Personal information
- Born: Cristóbal Guillermo Henríquez Villagra 7 August 1996 (age 29) La Florida, Chile

Chess career
- Country: Chile
- Title: Grandmaster (2017)
- FIDE rating: 2603 (July 2026)
- Peak rating: 2630 (September 2023)

= Cristóbal Henríquez Villagra =

Chilean chess grandmaster (born 1996)

Cristóbal Guillermo Henríquez Villagra (born 7 August 1996) is a Chilean chess player. He was awarded the Grandmaster title by FIDE in 2017, at the age of 20.

==Career==
He was awarded the title of International Master following his win in the 2013 Pan-American Youth chess championship in Brazil.

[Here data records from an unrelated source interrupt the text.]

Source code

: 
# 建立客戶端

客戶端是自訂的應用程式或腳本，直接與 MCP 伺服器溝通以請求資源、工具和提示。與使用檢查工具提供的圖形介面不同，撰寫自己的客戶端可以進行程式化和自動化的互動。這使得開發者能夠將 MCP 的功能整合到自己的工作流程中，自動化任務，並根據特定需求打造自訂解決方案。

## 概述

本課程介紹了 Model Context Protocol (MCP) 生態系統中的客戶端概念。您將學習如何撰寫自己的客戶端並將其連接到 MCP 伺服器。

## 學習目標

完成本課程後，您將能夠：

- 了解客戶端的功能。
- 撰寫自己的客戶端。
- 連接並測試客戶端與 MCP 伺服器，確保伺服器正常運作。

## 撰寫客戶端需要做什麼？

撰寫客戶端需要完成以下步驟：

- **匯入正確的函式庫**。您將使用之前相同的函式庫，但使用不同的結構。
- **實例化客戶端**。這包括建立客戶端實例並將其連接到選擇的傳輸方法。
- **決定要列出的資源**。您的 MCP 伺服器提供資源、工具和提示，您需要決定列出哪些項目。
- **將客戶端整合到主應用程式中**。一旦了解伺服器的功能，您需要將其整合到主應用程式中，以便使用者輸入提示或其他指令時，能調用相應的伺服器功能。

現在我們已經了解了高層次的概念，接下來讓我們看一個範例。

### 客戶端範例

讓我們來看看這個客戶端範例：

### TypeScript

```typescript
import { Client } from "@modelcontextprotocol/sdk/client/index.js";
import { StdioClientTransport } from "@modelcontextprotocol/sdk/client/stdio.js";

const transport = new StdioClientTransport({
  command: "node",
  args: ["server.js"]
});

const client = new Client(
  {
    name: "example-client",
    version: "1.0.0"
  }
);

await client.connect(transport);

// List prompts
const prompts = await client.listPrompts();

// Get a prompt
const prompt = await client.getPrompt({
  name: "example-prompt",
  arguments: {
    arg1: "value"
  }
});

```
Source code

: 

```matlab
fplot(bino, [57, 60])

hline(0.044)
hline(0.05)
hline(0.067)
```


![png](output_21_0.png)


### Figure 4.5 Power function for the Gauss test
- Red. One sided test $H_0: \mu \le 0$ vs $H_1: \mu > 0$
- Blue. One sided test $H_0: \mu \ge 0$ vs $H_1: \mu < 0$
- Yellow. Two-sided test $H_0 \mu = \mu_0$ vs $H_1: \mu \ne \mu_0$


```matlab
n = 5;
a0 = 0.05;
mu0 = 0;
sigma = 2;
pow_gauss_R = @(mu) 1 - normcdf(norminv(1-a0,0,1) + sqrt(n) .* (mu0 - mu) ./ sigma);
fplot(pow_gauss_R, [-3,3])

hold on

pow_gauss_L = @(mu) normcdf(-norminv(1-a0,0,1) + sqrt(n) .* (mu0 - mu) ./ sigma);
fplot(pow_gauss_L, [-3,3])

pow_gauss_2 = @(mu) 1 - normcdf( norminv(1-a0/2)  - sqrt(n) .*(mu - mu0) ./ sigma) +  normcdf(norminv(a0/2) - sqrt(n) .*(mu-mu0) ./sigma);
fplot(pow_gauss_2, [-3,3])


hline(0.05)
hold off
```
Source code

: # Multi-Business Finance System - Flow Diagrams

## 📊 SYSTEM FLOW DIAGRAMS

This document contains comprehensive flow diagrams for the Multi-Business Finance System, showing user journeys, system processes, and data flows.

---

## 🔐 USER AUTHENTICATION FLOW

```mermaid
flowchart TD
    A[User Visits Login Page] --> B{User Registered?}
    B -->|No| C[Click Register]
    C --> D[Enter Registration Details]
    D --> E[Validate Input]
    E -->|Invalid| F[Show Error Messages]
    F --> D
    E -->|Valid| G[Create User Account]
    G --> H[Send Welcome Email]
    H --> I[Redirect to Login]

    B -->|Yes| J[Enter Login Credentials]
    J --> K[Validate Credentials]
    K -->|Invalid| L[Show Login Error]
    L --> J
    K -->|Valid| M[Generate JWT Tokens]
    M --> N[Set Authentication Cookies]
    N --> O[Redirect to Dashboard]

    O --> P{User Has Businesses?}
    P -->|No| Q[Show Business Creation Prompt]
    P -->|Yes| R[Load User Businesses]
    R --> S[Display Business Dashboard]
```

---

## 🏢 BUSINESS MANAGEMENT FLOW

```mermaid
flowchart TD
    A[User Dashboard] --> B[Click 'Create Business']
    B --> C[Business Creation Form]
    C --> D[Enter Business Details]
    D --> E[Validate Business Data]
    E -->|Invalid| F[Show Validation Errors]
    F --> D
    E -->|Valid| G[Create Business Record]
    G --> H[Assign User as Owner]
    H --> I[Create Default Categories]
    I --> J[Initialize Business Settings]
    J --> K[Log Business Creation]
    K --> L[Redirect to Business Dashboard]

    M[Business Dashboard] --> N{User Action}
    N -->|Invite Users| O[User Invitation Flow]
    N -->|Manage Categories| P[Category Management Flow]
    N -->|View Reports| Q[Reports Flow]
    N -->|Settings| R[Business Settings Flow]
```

He was runner-up in the 2014 Chilean championship, and won it in 2015. Henríquez Villagra won the 2014 Pan American junior championship. He played third board for Chile at the 2014 Chess Olympiad in Tromsø, Norway, scoring 6.5/9. In the 2014 World Under-18 championship he finished in a tie for third.

In 2015 he finished in a tie for second at the FIDE zonal in Asunción, then won the playoff against three Grandmasters to qualify for the FIDE World Cup in September of that year. At this event, he caused a major upset in the first round by defeating leading grandmaster Boris Gelfand in the rapid play-off.

In the 6th Arica Open in 2019 he tied 2nd-8th place with Jose Eduardo Martinez Alcantara, Deivy Vera Siguenas, Renato R. Quintiliano Pinto, Nikita Petrov, Salvador Alonso, and Diego Saul Rod Flores Quillas.

He was awarded the Grandmaster title in March 2017.

In November 2025, at the Chess World Cup 2025 he advanced to the second round after eliminating International Master Uurtsaikh Agibileg, but was defeated by Alexey Sarana in the second round.